El diputado del PD Alberto Losacco se sumó a las críticas afirmando que la ultraderecha quiere hacer de la región un «modelo para el país, un laboratorio de derechos negados, igual que Texas, igual que la Hungría de Viktor Orban». Tanto Meloni como Matteo Salvini (líder de la Liga) están en contra de la interrupción voluntaria del embarazo, un derecho adquirido en el país desde 1978, pero la líder de Hermanos de Italia dijo recientemente que no estaba en su agenda abolir la ley. En junio, Meloni participó como invitada en un mitin de VOX en Marbella en el que criticó «la ideología de género» que busca «la desaparición de la mujer» y «el fin de la maternidad». Además cargó contra lo «los lobby LGTBI» en defensa de «la familia natural» y exaltó la «universalidad de la cruz frente» a «la violencia islamista».

La división en el centroizquierda dinamitó a finales de julio una coalición de unidad que había traído un periodo de estabilidad en el país de los bandazos políticos.
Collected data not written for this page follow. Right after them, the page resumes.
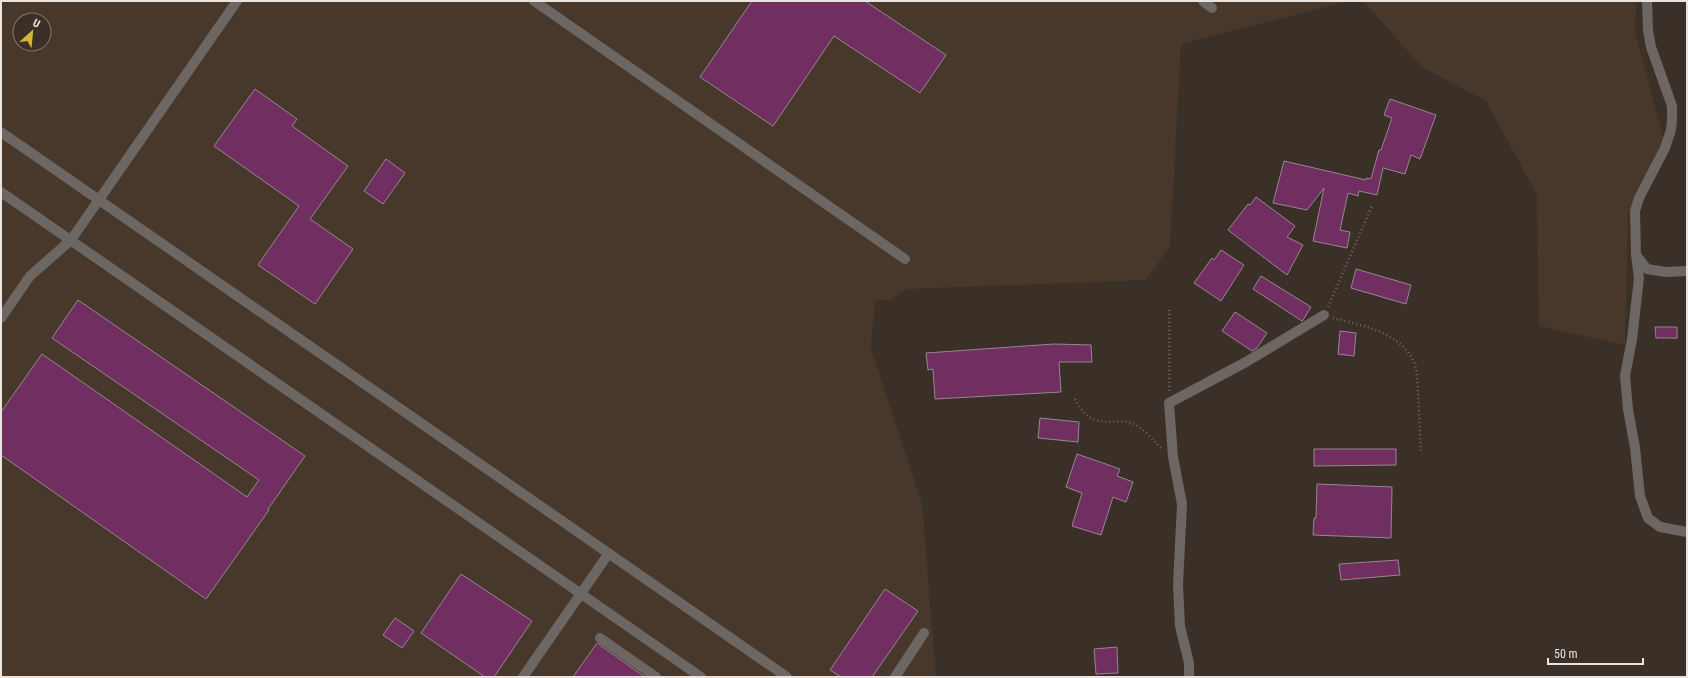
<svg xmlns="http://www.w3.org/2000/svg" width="1688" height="678" viewBox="0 0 1688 678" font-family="'Roboto Condensed',sans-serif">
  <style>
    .built { fill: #48382b; fill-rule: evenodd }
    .building { fill: #712e61; stroke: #958790 }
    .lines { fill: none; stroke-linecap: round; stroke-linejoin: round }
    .path { stroke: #70675f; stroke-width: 2.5; stroke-dasharray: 1 3; stroke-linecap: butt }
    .minor { stroke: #6c6763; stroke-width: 10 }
  </style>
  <rect width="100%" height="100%" fill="#3a3027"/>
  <path class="built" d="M 1,1 L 1349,1 L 1181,44 L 1170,246 L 1146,280 L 908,289 L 890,300 L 875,301 L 871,349 L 922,504 L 936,677 L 1,677 ZM 20,20 L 44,20 L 44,44 L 20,44 Z
    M 1363,1 L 1636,1 L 1635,32 L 1664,140 L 1628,214 L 1625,345 L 1539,326 L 1537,195 L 1486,101 L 1422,67 Z"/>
  <path class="building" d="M 752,1 L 865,1 L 946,55 L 920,93 L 834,36 L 773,126 L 700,77 Z
    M 255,89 L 297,119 L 292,126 L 348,166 L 310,219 L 353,249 L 315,304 L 258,265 L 299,206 L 214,146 Z
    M 1390,99 L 1436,115 L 1420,159 L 1411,155 L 1405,174 L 1383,168 L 1377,195 L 1359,191 L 1358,196 L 1348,193 L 1340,230 L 1350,232 L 1347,248 L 1313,241 L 1324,188 L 1307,210 L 1273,203 L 1284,161 L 1366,180 L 1366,178 L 1371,179 L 1379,150 L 1381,150 L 1392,118 L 1384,115 Z
    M 386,159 L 405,173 L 383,204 L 364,191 Z
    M 1256,197 L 1295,226 L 1287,237 L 1303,245 L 1287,275 L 1228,230 L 1248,204 L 1250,205 Z
    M 1221,250 L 1244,265 L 1221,301 L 1194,283 L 1212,258 L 1214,260 Z
    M 1356,269 L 1411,285 L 1406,304 L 1351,288 Z
    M 1261,276 L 1311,307 L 1303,320 L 1302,321 L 1253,289 Z
    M 78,300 L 305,456 L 268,509 L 269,510 L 206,599 L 1,455 L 1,412 L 42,354 L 247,497 L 259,480 L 52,338 Z
    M 1235,312 L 1267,333 L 1257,348 L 1252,351 L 1222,331 Z
    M 1655,327 L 1677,327 L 1677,338 L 1656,338 Z
    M 1340,331 L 1356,333 L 1354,356 L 1338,354 Z
    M 1054,344 L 1091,345 L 1092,362 L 1059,362 L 1061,392 L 935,399 L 933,369 L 928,370 L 926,353 Z
    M 1040,418 L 1079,422 L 1078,442 L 1038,438 Z
    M 1314,449 L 1396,449 L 1396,465 L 1314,466 Z
    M 1077,454 L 1120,469 L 1117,476 L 1133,482 L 1126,502 L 1113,497 L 1101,535 L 1072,526 L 1082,493 L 1066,487 Z
    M 1317,484 L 1392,487 L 1391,538 L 1313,535 L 1314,518 L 1316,518 Z
    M 1398,560 L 1400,575 L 1341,580 L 1339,564 Z
    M 461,574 L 532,621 L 494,677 L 485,677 L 421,633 Z
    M 885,589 L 918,611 L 872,677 L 841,677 L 830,670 Z
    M 395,618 L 414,631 L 402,648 L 383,635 Z
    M 597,643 L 645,677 L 573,677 Z
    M 1117,647 L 1118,673 L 1096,674 L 1094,649 Z"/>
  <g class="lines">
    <path class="path" d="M 1328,307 L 1372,206
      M 1333,318 C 1361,325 1399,332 1413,360 C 1418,369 1417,383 1418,393 C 1419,413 1420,433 1421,452
      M 1169,391 L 1169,310
      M 1075,399 C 1084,416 1092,422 1112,422 C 1118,421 1125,421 1131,423 C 1143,427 1153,440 1162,449"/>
    <path class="minor" d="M 534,1 L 905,259
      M 1203,1 L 1212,8
      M 1647,1 L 1648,30 L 1651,47 L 1672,106 L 1672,120 L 1671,130 L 1665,148 L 1639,198 L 1635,211 L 1636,255 L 1639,278 L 1632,339 L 1625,376 L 1628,409 L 1635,448 L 1640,496 L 1648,518 L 1660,527 L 1687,532
      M 1,132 L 787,677
      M 1,192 L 701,677
      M 1636,255 L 1647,269 L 1666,272 L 1687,271
      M 1,318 L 30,276 L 71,240 L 237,1
      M 600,638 L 656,677
      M 523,677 L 609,553
      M 895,677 L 924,633
      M 1189,677 L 1189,663 L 1180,626 L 1178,585 L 1182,504 L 1173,457 L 1169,403 L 1246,362 L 1324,315"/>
  </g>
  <rect width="1688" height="678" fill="none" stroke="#eae3de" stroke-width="4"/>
  <g transform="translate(32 32) rotate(27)"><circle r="19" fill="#3a3027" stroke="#807870"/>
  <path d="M0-3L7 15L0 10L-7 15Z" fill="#d8b434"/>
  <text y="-6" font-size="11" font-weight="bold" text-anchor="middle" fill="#eae3de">U</text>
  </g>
  <path d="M1548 658v6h95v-6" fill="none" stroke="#eae3de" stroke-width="2"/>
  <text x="1554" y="658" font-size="12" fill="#eae3de" stroke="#3a3027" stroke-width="3" paint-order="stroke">50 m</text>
</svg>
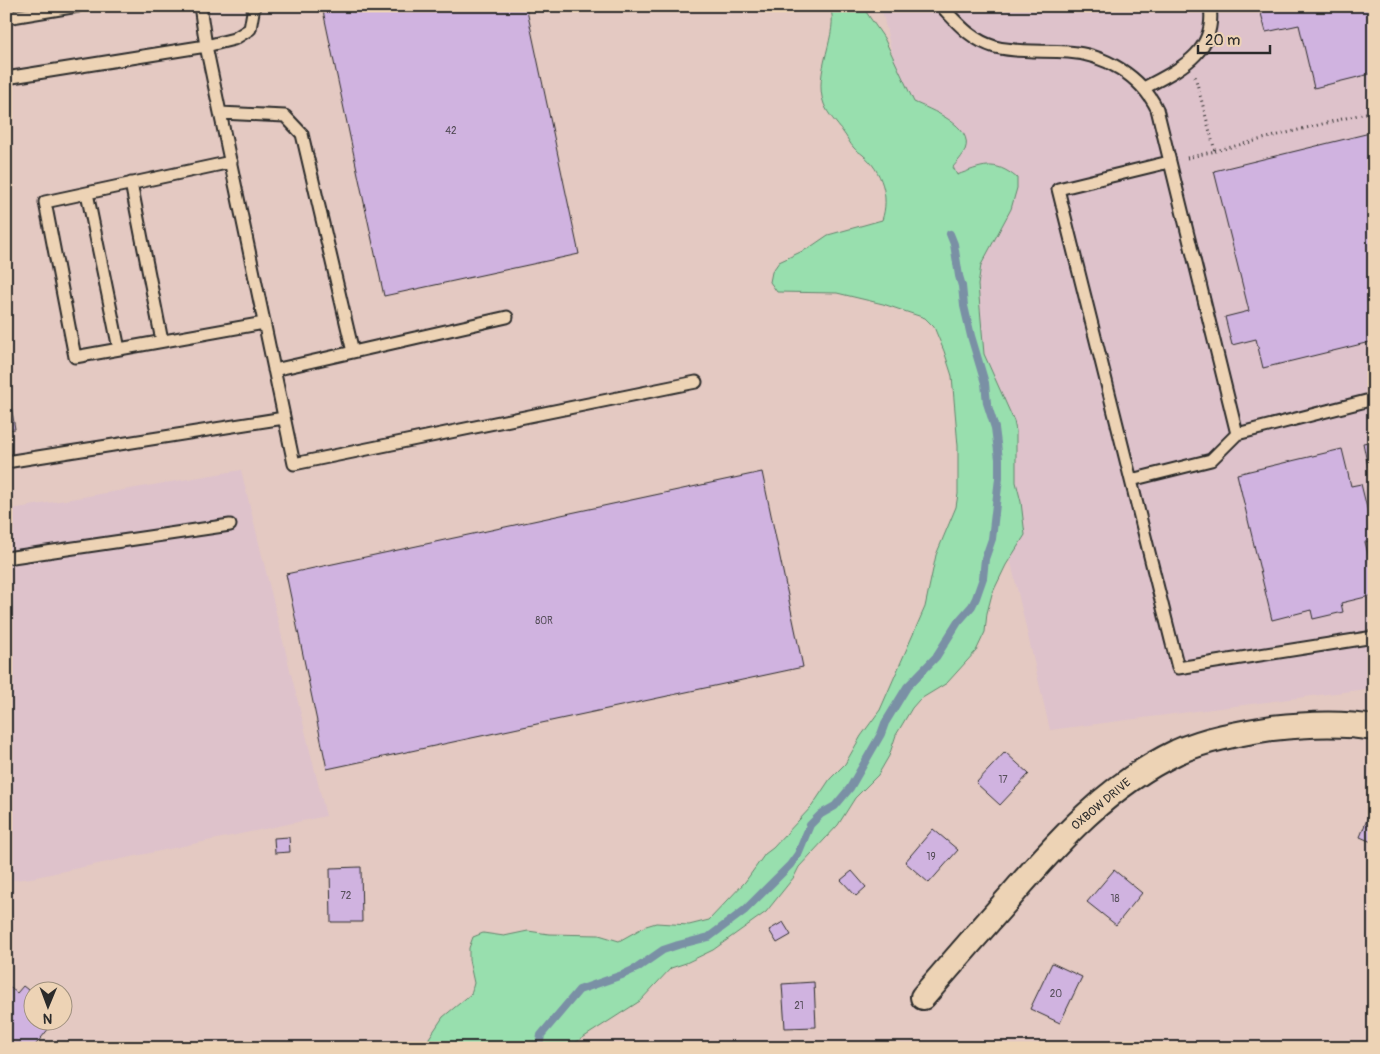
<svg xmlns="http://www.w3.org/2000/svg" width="1380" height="1054" font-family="Pangolin,sans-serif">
<rect width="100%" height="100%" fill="#e4c9c2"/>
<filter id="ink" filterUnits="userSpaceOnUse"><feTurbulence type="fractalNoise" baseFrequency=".02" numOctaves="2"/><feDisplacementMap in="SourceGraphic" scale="10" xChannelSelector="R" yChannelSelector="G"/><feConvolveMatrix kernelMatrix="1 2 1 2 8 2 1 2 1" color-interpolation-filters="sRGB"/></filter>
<g filter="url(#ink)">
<path fill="#dec2cb" d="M881 6H1374V688L1050 730Z
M241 470 326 816 31 878 6 881V510Z"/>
<path fill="#98dfae" stroke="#62856c" d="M830 6H862L884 38 914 102C929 109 975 126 965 150 963 156 957 162 953 167L957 175C982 166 994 159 1017 178V188L1011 209 981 265 978 285 984 354 1014 421 1016 431V482L1021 502 1025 535 1006 565 992 594 987 613 985 632 976 651 947 683 919 700 912 708 896 735 889 756 878 775 855 798 838 825 799 867 794 877 766 912 713 950 686 963 671 968 640 1001 567 1048H426L429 1038 443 1017 471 994 474 983 469 960V948L473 937 483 933 504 936 528 931 549 934 599 935 619 941 646 926 656 923 689 925 709 920 745 882 765 854 773 848 812 806 830 779 845 764 861 736 880 710 925 607 936 555 956 507 958 494V446L952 376 944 351 934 327 925 318 883 304 837 293 777 292 770 282 772 272 779 262 809 248 828 235 882 220C890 197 882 171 863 155 860 152 856 151 854 148 850 144 847 137 843 132 837 123 828 115 824 104 812 73 840 33 830 6Z"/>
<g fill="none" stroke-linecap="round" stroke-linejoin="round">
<path stroke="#7a90a5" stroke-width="8" d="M539 1048 541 1035 579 990 622 975 637 968 663 950 678 945 709 937 745 910 790 865 798 854 810 825 821 814 835 806 850 788 881 734 885 723 907 687 936 657 958 622 972 606 976 598 983 578 985 559 992 539 999 478V459L995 428 987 403 985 383 971 336 964 306 962 286 959 276 954 244 950 234"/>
</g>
<path fill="#d0b3e0" stroke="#2b2b2b" d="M322 6H526L579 254 384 296Z
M1259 6H1374V73L1314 88 1299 25 1266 32Z
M1374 132V341L1263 368 1256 339 1232 345 1225 317 1249 311 1214 171Z
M6 376 15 429 6 430Z
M1374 441V465L1368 467 1363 443Z
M1342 449 1351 486 1361 484 1374 536V540L1365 542 1374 577V595L1341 603 1343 612 1313 619 1311 610 1272 620 1237 474Z
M762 472 803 667 327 769 286 574Z
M1005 752 1029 774 1000 805 976 783Z
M1374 802V843L1360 837Z
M933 829 958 850 929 883 905 862Z
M289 837 290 852 275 853 274 838Z
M361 867 362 922H331L330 868Z
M1114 870 1142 893 1116 925 1087 902Z
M852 871 866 887 856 896 841 880Z
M783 922 791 935 777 943 769 930Z
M1052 963 1082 977 1060 1023 1030 1009Z
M814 982 816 1027 785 1028 782 984Z
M6 984 17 993 23 986 32 993V1022H54L33 1048H6Z"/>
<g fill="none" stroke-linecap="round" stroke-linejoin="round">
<defs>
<path id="lane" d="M200 6 206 46 294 464 696 382
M943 6 944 9C960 26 972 40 995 47 1019 53 1044 50 1068 52 1104 54 1141 76 1157 109L1237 434 1374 399
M6 18 78 6
M6 78 206 46 234 39 250 29 254 6
M1144 88C1179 69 1217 53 1210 6
M220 113 285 116 302 134 353 352
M231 162 45 202 75 357 264 323
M1169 162 1058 189 1178 668 1374 637
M131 183 162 341
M87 193 119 349
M274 370 507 317
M6 462 284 418
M1131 480 1211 460 1237 434
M6 558 230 525"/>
<path id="street" d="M923 997C952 963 981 930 1010 897 1059 840 1108 785 1177 752 1206 739 1240 733 1272 728 1306 724 1340 722 1374 728"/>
</defs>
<use href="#lane" stroke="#2b2b2b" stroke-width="15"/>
<use href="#street" stroke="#2b2b2b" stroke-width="28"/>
<path stroke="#2b2b2b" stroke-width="3" stroke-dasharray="1 4" stroke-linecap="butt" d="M1215 151 1374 111
M1187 158 1215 151 1195 76"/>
<use href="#lane" stroke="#edd3b5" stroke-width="11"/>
<use href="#street" stroke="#edd3b5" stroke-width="24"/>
</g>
</g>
<g text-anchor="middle" stroke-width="5" stroke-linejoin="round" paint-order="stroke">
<g font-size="10" fill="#544d58">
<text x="451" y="134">42</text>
<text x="544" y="624">80R</text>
<text x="1003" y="783">17</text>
<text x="931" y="860">19</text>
<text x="346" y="899">72</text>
<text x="1115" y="902">18</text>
<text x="1056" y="997">20</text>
<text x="799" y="1009">21</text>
</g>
<g font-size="12" fill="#2b2b2b" stroke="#edd3b5">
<text transform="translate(1101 804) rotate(-40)" y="4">OXBOW DRIVE</text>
</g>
</g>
<rect width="1380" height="1054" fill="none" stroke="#edd3b5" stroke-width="25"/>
<rect x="12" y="12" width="1355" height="1029" fill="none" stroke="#2b2b2b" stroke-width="2" filter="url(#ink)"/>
<g transform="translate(48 1006) rotate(181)"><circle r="24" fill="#edd3b5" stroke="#9f907e"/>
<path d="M0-4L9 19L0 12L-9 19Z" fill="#2b2b2b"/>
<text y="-8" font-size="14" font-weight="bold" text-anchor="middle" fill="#2b2b2b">N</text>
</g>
<path d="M1198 45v8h72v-8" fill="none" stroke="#2b2b2b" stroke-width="2.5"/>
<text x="1205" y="45" font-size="15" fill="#2b2b2b" stroke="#edd3b5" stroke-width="4" paint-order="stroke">20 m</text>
</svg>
Sólo en el siglo XXI, los italianos han tenido ya diez primeros ministros, más que ninguna otra potencia europea. «Italia lo logrará, con cualquier gobierno. Aislarnos no nos interesa», dijo Mario Draghi esta semana durante un encuentro con jóvenes en el que también intervino Giorgia Meloni. Paradójicamente, el público recibió a ambos líderes con grandes ovaciones y largos aplausos.